╭─ Input records

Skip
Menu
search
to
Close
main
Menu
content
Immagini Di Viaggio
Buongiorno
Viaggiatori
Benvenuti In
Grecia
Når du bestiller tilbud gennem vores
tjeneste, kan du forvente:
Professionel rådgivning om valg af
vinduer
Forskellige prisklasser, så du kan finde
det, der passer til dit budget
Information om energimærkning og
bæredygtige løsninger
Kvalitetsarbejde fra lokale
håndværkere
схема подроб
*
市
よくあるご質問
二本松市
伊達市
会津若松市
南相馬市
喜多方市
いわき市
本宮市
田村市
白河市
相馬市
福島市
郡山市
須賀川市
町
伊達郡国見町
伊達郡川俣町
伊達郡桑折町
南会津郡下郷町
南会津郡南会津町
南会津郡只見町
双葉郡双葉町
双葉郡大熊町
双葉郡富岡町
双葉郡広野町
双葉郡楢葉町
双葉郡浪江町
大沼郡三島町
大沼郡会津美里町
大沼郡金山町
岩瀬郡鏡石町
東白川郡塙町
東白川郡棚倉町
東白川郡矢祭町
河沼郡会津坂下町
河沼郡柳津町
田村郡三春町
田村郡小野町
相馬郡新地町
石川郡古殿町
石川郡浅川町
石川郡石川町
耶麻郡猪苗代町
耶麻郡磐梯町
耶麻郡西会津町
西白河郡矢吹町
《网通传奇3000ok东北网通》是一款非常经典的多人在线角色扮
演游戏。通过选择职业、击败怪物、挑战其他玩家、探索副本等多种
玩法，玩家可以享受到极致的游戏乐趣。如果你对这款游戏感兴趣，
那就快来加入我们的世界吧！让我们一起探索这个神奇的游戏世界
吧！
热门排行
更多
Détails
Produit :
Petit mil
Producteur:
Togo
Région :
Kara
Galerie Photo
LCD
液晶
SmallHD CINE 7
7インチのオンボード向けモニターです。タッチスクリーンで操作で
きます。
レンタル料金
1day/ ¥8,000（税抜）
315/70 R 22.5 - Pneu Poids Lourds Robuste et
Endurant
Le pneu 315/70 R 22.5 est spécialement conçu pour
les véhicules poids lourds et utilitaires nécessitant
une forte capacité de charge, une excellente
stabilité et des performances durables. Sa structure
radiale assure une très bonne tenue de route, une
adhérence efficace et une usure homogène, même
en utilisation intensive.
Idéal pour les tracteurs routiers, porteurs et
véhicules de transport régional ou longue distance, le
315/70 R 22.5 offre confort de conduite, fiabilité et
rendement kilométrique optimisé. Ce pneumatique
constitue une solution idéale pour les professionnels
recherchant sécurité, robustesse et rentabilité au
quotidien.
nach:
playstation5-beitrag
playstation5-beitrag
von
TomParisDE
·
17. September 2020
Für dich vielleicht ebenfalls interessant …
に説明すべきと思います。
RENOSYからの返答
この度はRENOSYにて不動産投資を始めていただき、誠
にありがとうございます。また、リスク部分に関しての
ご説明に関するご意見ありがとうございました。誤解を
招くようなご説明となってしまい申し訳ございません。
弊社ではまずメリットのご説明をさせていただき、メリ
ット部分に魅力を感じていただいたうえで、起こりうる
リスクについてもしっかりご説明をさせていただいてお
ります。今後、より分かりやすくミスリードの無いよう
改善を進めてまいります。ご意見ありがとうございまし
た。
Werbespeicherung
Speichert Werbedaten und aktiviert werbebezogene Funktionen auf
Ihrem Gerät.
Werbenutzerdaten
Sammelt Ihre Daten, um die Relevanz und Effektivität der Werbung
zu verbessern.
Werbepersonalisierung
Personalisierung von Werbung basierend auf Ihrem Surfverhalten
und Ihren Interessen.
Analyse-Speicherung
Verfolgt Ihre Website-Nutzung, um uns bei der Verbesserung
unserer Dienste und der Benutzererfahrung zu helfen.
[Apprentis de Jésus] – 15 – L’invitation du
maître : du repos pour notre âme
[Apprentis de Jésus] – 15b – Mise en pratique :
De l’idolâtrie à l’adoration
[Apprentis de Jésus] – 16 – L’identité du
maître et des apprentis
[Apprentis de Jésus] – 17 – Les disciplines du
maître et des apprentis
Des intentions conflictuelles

╰─
╭─ Input records

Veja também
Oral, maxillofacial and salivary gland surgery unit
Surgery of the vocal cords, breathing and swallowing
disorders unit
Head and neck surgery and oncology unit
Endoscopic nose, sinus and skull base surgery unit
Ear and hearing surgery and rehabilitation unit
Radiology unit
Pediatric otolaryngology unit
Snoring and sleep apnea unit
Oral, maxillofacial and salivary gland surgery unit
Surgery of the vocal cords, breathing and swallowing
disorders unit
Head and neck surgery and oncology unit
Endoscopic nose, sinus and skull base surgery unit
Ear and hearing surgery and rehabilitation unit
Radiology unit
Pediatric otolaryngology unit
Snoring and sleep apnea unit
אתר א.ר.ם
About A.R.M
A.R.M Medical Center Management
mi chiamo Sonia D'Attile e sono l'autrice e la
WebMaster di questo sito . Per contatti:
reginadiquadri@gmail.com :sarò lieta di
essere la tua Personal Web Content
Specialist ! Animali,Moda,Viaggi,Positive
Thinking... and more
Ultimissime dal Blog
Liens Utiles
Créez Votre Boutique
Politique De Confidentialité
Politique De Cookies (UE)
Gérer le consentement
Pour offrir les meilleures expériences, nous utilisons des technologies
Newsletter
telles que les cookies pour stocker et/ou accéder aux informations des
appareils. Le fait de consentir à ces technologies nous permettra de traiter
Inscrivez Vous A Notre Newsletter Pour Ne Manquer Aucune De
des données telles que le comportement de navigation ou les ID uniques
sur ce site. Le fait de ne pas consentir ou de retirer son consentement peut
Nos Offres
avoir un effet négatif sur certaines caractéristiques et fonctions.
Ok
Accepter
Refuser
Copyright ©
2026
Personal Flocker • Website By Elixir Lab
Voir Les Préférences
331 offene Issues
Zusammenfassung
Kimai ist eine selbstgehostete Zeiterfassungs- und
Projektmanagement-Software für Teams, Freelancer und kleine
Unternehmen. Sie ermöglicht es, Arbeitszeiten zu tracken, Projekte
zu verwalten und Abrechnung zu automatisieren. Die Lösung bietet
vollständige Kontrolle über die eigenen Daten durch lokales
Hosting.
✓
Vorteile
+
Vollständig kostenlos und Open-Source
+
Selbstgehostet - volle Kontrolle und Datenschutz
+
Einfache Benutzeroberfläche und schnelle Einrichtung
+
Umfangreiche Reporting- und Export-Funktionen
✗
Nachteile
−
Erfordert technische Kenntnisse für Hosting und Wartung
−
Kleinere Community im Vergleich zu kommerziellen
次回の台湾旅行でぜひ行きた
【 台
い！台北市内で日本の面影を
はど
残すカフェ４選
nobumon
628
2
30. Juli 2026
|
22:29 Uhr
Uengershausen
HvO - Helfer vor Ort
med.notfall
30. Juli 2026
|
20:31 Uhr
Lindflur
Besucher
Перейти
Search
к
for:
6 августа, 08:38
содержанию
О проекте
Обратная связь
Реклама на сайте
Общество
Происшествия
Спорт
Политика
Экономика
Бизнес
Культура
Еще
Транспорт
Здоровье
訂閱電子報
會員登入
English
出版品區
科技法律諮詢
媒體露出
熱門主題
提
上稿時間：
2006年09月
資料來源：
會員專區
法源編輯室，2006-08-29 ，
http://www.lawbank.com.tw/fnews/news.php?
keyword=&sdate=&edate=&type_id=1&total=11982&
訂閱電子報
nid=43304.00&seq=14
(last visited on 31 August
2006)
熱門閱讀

╰─

▶ [Exercise aim]:
Reproduce the material starting at the line containing "Veja também" and ending at the line containing "mi chiamo Sonia". Substitute "department" for every instance of "unit", and leave all else unchanged.

▶ [Response to the task]:
Veja também
Oral, maxillofacial and salivary gland surgery department
Surgery of the vocal cords, breathing and swallowing
disorders department
Head and neck surgery and oncology department
Endoscopic nose, sinus and skull base surgery department
Ear and hearing surgery and rehabilitation department
Radiology department
Pediatric otolaryngology department
Snoring and sleep apnea department
Oral, maxillofacial and salivary gland surgery department
Surgery of the vocal cords, breathing and swallowing
disorders department
Head and neck surgery and oncology department
Endoscopic nose, sinus and skull base surgery department
Ear and hearing surgery and rehabilitation department
Radiology department
Pediatric otolaryngology department
Snoring and sleep apnea department
אתר א.ר.ם
About A.R.M
A.R.M Medical Center Management
mi chiamo Sonia D'Attile e sono l'autrice e la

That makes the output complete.